SELECT cfrp_season, COUNT(DISTINCT date) FROM cfrp
WHERE author_1 ILIKE 'Voltaire%'
AND author_2 ILIKE 'Racine%'
GROUP BY cfrp_season
ORDER BY cfrp_season
cfrp_season | count
-------------+-------
1732-1733 | 1
1735-1736 | 1
1736-1737 | 1
1741-1742 | 1
1742-1743 | 1
1743-1744 | 3
1745-1746 | 1
1756-1757 | 1
1762-1763 | 1
1770-1771 | 1
1781-1782 | 2
1782-1783 | 1
1783-1784 | 1
1784-1785 | 1
1788-1789 | 1
1789-1790 | 1
What were low, mean, high ticket receipts per night for each season?

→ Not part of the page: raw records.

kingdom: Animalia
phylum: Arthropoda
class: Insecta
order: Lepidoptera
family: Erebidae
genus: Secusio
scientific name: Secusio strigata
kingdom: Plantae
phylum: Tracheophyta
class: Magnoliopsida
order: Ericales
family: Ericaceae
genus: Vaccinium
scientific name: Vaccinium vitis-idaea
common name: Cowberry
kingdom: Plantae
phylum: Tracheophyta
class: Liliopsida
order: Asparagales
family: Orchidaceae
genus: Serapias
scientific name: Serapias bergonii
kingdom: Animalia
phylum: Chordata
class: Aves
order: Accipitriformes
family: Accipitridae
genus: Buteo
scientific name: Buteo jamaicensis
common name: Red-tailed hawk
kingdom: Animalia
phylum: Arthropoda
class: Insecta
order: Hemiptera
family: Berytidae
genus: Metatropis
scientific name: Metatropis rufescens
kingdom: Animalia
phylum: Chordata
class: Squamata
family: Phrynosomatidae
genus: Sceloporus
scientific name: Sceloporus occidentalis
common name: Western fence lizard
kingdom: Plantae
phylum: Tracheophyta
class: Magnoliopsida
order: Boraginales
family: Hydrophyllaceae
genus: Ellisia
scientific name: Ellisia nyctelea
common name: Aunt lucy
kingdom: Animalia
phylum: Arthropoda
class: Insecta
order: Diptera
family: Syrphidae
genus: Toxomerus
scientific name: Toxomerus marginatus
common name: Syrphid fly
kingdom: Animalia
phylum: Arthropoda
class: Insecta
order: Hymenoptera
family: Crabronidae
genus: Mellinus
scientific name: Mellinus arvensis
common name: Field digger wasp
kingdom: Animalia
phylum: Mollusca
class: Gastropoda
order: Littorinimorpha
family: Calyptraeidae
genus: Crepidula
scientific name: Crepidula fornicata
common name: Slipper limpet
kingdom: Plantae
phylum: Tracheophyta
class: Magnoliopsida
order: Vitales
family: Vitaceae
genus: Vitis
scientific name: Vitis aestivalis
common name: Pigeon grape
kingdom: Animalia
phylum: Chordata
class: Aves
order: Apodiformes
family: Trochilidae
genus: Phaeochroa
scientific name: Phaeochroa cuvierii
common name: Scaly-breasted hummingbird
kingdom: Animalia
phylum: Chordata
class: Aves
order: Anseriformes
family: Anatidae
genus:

First we compute total receipts per day; then re-group by season
WITH temp AS(
SELECT date, sum(sold * price) AS receipts FROM cfrp GROUP BY date
) SELECT cfrp_season,
min(receipts) AS min_receipts,
avg(receipts)::REAL AS mean_receipts,
max(receipts) AS max_receipts
FROM temp JOIN cfrp USING (date)
GROUP BY cfrp_season
ORDER BY cfrp_season
cfrp_season | min_receipts | mean_receipts | max_receipts
------------+--------------+---------------+--------------
1680-1681 | 118.25 | 655.838 | 1794.5
1681-1682 | 101.25 | 625.187 | 1951.5
1682-1683 | 82.5 | 653.483 | 2191
1683-1684 | 90 | 518.882 | 1468
1684-1685 | 120 | 533.038 | 1928.5
1685-1686 | 94.5 | 565.52 | 2200.5
1686-1687 | 121.5 | 560.988 | 2085
1687-1688 | 63 | 537.47 | 1609.5
1688-1689 | 114 | 515.759 | 1459.75
1689-1690 | 76.75 | 582.089 | 1942.5
1690-1691 | 114 | 562.934 | 2763.45
1691-1692 | 97.75 | 475.086 | 2367
1692-1693 | 55 | 509.444 | 1707
1693-1694 | 54.5 | 439.137 | 1710.75
1694-1695 | 68.5 | 503.27 | 1994.75
1695-1696 | 36 | 674.26 | 4331.5
1696-1697 | 61.25 | 584.902 | 1835.25
1697-1698 | 79 | 631.586 | 1882
1698-1699 | 135 | 801.608 | 2088.15
1699-1700 | 57.9 | 728.774 | 2279.1
...
Further info
You will find the PostgreSQL query documentation useful, particularly sub queries (or CTEs) and partitions.